Where is Sean Penn when we need him? The actor, who used to travel to Caracas to visit his "friend" - the late President Chavez, in what the normally outspoken left-winger seemed to consider a socialist paradise - is missing in action. He must have lost his script. Now that his utopia is killing people, he has nothing to say. Come to think of it, where's the rest of Hollywood on this crisis?

For Venezuelans, at this point, the idea of being rescued by anyone must seem like a distant fantasy. Before you can get liberated, you have to get attention. The country is located in a part of the world - Latin America - that New York media bosses and Washington politicians have traditionally neglected.

Former Secretary of State Condoleezza Rice has admitted that she should have paid closer attention to the region. I blame geography. From the vantage point of the East Coast, "foreign policy" usually means Europe, Russia and the Middle East. Not Latin America.

Still, it's a heck of a story. Too bad the mainstream U.S. media have been late to cover it. Ironically, newspaper reporters and network correspondents have done a much better job of keeping Americans informed of what is happening many thousands of miles away in Kiev, the Ukrainian capital, than they have in monitoring the events unfolding much closer to home in South America.

Besides, the unrest is framed differently. When people rise up against their government in Ukraine, the media call it a revolution and present those stories in a positive light. But when it happens in Venezuela, you are not likely to hear the word "revolution" and you might hear it described as simple unrest.

It all amounts to a crisis in our backyard that President Obama is not up to dealing with. He has been tested like this before, and he failed.
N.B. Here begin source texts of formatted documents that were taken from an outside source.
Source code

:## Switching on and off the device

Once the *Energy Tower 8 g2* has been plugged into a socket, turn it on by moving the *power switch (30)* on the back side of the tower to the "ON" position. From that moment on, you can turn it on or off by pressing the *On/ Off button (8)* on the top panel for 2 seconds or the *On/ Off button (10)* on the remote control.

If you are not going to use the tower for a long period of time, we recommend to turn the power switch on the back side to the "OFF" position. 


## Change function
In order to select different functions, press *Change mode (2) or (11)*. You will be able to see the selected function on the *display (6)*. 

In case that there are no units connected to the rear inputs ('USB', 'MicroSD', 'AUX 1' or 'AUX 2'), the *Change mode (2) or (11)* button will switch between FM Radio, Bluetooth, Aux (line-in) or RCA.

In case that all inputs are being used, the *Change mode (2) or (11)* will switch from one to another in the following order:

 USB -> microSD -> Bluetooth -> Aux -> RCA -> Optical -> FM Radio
Remember the Green Revolution protests in Iran, which began in 2009? Obama's tepid response in the face of repression and bloodshed empowered President Mahmoud Ahmadinejad and put the global community on notice that he is not interested in the United States being the world's policeman, let alone its savior.

Whereas Teddy Roosevelt advised speaking softly and carrying a big stick, and other presidents have liked to talk tough and work the levers of diplomacy, Obama prefers to keep quiet.

That's not good enough. The United States is in the freedom business. When people stand up for freedom, we ought to stand with them. And if that means pushing for international sanctions against the Maduro government or imposing an embargo on a valuable commodity like Venezuelan oil, then so be it.

Forgive us, Venezuela. Americans are late to this crisis. But you have our attention now. And if common sense and decency prevail, we'll have your back.